Argentina's judiciary has appointed a Holocaust studies judge to take over the probe into Buenos Aires' 1994 Jewish center bombing. Daniel Rafecas will replace prosecutor Alberto Nisman, who was fatally shot last month.

Screenshot YouTube Daniel Rafecas
Image: YouTube/unescoSpanish

Rafecas, whose studies have earned him awards from three Argentine Jewish groups, takes over after revelations that Nisman had wanted President Cristina Fernandez de Kirchner arrested for allegedly trying to shield Iranian bombing suspects.

Kirchner, who's due to complete her trade trip to China on Thursday, raised eyebrows on Wednesday with a controversial tweet in which she mimicked Chinese accent stereotypes.

Many recipients accused her of making a racist tweet.

She later apologized, saying that she currently faced "ridiculousness" that could only be "digested with humor."

Draft warrant found

While arriving in China on Tuesday, the Argentinean prosecutor looking into Nisman's mysterious death, Viviana Fein, admitted that a draft warrant for Kirchner's arrest, dated June 2014, had been found in Nisman's apartment.

Nisman, 51, was found dead in his apartment bathroom in Buenos Aires on January 18, hours before he was due to brief Argentine lawmakers on the 1994 bombing that left 85 people dead and 300 wounded.

Four days before that briefing he had filed a 300-page report accusing Iran of ordering the attack via the Lebanon-based group Hezbollah and claiming that Kirchner and other senior Argentine officials had shielded Iranian suspects in exchange for oil.

Fein told a press conference on Wednesday that she had cancelled a planned vacation from mid-February to proceed with her probe uninterrupted.

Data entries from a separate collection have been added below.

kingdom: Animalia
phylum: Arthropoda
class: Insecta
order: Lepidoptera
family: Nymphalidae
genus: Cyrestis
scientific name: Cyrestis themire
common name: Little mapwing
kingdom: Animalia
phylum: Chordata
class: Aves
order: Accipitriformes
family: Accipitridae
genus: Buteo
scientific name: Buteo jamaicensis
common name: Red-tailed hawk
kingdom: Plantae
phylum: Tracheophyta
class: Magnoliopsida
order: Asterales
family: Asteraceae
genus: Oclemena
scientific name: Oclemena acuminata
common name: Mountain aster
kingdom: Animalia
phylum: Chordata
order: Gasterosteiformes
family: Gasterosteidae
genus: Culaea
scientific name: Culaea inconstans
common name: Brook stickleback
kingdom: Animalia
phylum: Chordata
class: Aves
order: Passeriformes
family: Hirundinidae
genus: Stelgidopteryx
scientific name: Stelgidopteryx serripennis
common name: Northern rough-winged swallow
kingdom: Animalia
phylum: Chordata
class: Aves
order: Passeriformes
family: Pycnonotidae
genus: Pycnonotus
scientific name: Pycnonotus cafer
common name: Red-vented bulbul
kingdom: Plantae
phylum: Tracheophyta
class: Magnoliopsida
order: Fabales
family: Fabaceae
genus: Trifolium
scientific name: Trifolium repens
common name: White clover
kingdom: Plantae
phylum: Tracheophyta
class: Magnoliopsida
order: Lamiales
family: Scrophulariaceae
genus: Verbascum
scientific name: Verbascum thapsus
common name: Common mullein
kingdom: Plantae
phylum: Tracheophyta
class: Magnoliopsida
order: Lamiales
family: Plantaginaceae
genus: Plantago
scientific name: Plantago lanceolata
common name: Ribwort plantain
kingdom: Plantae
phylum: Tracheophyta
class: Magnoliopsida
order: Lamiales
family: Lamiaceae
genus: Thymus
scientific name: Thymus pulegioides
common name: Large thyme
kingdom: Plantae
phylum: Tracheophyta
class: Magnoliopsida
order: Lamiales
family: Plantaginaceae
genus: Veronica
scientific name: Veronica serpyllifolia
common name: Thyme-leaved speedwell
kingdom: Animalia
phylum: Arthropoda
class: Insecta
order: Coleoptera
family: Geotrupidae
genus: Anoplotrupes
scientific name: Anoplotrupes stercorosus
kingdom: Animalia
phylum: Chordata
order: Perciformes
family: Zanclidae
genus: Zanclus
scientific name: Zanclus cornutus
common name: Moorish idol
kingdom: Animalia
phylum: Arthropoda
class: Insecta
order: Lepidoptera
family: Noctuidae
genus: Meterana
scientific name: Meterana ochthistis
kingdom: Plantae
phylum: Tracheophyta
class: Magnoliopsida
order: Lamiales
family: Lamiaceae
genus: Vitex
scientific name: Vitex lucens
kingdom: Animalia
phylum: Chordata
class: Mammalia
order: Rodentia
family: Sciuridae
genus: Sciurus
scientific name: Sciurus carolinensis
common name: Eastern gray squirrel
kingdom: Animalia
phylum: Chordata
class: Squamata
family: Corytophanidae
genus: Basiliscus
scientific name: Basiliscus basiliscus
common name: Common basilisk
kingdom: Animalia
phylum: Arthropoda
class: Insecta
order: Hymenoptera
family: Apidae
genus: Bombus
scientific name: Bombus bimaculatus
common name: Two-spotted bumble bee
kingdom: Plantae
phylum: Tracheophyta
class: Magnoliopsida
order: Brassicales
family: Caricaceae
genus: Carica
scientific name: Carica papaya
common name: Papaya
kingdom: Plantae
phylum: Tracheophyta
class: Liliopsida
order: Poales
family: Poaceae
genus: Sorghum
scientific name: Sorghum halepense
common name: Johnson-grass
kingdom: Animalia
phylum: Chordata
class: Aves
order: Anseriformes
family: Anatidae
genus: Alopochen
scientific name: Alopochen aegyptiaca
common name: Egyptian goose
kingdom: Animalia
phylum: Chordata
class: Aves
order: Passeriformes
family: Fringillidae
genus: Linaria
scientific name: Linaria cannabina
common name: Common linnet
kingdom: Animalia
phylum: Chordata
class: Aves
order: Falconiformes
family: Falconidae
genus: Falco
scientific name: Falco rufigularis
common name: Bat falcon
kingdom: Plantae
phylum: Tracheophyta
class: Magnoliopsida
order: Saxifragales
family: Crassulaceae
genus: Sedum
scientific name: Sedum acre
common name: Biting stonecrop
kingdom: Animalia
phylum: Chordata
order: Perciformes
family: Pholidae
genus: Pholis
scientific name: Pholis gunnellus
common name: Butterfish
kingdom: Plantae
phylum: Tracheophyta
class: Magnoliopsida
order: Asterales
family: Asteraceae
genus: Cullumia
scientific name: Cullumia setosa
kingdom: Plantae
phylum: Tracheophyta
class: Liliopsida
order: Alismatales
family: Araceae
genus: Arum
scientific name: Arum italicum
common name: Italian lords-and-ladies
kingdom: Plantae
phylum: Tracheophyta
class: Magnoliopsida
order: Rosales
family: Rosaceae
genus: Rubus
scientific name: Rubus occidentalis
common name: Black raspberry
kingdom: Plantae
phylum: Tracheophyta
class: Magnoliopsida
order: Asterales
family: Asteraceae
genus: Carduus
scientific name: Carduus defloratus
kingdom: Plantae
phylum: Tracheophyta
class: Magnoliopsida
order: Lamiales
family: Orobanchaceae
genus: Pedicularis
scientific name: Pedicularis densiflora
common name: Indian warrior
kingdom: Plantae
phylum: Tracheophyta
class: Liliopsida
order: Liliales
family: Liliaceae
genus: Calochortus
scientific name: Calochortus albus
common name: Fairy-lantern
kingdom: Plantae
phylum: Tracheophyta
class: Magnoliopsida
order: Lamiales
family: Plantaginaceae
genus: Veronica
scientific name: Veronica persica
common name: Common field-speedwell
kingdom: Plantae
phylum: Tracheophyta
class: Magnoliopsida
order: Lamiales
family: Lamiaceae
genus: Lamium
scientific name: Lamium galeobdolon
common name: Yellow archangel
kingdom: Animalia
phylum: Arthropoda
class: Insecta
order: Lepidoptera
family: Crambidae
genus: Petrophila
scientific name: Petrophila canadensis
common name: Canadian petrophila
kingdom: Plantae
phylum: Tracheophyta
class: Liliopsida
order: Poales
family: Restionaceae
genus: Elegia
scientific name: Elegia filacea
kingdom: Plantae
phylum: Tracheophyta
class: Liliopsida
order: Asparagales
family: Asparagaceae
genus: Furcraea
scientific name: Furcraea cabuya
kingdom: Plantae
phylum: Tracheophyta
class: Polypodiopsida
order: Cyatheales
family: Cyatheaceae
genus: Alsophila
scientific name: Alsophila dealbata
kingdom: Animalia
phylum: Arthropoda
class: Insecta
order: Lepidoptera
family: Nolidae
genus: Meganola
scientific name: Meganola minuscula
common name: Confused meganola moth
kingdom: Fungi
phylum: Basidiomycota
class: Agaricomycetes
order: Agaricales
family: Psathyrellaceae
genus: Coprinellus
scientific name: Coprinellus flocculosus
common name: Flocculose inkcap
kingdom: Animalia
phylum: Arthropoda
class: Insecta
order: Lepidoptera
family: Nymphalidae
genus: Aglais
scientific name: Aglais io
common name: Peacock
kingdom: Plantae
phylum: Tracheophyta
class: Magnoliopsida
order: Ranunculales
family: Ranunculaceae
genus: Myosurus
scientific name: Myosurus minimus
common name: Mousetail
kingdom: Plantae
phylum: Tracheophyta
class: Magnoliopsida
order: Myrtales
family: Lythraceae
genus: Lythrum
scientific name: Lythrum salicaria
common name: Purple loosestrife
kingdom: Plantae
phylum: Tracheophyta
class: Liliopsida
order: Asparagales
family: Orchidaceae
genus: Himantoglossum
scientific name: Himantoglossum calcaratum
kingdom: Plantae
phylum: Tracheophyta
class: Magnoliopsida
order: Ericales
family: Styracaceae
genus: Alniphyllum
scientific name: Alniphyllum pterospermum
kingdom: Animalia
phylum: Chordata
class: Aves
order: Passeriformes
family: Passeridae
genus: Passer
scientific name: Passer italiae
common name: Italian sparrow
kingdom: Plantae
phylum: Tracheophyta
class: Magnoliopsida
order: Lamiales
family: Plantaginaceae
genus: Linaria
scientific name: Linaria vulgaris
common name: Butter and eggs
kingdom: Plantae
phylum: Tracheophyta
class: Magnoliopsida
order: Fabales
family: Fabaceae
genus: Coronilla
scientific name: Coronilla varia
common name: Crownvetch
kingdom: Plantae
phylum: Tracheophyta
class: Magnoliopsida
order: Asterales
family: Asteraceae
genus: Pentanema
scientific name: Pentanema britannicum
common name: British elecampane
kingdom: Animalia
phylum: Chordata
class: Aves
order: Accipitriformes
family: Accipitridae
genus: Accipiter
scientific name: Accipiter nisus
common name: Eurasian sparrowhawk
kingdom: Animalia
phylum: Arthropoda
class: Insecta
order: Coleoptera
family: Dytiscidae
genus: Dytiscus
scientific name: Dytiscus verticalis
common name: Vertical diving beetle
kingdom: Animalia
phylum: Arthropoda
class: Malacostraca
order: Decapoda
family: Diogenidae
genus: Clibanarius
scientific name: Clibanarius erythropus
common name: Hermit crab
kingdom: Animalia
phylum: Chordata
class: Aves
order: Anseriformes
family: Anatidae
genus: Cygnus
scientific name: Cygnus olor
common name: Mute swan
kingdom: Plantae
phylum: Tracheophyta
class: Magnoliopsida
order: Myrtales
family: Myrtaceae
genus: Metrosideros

Kirchner, who has been president since 2007, has vehemently denied accusations in the widening affair.

Two Argentine nuclear plants planned

In Beijing on Wednesday, Argentine and Chinese officials signed 15 trade agreements.

Kirchner said two nuclear power plants would be built in Argentina with transfer of technology from China.

China is also helping Argentina build infrastructure such as dams and railways.

Beijing recently helped Buenos Aires stabilize its peso with a currency swap as Argentina struggles to shore up its foreign reserves.

China has pledged multibillion investments in Latin America over the next five years as part of its drive to boost its influence in the region.